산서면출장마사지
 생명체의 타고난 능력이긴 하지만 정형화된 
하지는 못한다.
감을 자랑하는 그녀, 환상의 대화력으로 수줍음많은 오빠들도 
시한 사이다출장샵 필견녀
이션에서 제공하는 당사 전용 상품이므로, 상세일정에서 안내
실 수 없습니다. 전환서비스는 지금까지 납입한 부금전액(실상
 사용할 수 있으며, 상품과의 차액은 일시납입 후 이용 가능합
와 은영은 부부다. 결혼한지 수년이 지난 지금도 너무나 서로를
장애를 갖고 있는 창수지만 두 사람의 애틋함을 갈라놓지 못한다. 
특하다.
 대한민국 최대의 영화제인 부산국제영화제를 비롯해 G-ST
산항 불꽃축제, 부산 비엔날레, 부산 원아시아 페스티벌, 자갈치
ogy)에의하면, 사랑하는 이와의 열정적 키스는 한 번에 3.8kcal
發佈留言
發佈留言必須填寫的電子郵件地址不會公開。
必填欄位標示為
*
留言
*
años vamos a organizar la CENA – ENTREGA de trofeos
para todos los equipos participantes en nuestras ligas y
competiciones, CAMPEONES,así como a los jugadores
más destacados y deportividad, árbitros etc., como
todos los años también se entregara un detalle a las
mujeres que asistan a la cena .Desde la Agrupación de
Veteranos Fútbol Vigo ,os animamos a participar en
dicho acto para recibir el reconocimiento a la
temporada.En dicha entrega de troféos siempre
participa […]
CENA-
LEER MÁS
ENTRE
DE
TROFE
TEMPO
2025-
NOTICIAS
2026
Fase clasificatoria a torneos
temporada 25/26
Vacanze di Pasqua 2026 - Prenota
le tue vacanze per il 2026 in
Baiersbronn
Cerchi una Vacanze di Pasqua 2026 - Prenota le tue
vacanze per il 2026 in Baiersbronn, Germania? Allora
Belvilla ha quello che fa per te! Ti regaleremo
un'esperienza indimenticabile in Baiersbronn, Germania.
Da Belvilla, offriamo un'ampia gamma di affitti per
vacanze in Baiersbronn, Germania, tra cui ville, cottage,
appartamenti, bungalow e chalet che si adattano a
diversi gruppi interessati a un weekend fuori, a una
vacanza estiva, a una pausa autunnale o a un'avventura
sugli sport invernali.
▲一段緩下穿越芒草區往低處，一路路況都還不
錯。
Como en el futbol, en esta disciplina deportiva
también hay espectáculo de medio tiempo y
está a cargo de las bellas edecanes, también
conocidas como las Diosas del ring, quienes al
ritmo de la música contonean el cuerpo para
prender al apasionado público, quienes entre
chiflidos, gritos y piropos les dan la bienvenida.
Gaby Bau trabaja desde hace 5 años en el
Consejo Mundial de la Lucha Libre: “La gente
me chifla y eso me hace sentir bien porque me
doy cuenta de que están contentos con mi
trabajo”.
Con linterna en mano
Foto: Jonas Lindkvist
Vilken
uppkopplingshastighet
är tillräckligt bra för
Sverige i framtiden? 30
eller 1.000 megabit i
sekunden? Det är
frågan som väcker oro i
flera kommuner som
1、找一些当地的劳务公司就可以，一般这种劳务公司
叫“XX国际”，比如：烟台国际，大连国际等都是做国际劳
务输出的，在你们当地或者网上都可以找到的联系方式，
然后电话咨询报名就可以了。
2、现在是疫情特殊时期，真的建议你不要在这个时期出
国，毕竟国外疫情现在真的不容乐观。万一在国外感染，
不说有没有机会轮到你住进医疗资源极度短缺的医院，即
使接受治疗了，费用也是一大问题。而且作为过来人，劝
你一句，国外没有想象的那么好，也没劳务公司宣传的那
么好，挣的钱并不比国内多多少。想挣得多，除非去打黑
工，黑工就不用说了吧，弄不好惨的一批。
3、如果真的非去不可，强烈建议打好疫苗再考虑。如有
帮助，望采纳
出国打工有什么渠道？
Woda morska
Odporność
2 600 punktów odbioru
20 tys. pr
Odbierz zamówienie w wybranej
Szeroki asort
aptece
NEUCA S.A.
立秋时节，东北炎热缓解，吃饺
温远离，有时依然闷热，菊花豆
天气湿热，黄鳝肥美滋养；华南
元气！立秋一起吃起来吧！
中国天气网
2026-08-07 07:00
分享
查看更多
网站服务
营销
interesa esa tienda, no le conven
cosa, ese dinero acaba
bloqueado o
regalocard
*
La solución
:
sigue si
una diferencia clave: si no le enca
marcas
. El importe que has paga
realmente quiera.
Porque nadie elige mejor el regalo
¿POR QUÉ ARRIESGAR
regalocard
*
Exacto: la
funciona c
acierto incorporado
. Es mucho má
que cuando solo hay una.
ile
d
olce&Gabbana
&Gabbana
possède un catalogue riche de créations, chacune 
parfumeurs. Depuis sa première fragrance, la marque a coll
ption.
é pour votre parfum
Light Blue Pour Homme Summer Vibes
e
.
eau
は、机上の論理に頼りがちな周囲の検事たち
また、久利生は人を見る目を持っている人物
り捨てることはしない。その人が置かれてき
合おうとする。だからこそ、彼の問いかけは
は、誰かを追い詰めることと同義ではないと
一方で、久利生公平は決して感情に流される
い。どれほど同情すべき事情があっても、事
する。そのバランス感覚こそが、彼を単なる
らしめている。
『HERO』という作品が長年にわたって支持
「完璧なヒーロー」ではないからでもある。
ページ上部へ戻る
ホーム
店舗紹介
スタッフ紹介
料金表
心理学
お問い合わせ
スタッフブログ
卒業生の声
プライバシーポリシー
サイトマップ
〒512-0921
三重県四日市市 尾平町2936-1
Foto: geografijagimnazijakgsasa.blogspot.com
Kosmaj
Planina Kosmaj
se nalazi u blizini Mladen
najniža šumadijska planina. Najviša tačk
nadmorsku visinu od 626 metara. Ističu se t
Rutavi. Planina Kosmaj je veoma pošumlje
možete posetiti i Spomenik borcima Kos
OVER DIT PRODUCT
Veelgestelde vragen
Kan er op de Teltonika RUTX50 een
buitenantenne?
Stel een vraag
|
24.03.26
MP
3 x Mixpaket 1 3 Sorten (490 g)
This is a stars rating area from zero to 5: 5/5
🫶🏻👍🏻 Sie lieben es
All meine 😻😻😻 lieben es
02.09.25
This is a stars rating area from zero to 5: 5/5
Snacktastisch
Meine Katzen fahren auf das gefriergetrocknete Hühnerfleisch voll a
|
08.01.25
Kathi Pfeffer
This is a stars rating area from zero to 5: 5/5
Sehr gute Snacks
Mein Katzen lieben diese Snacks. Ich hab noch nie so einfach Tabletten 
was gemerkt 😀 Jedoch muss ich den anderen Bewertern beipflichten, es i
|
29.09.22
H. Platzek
* * *
Aim of the task:
Please find the lines in the data that contain the word "también" and copy them.

Task output:
todos los años también se entregara un detalle a las
también hay espectáculo de medio tiempo y
está a cargo de las bellas edecanes, también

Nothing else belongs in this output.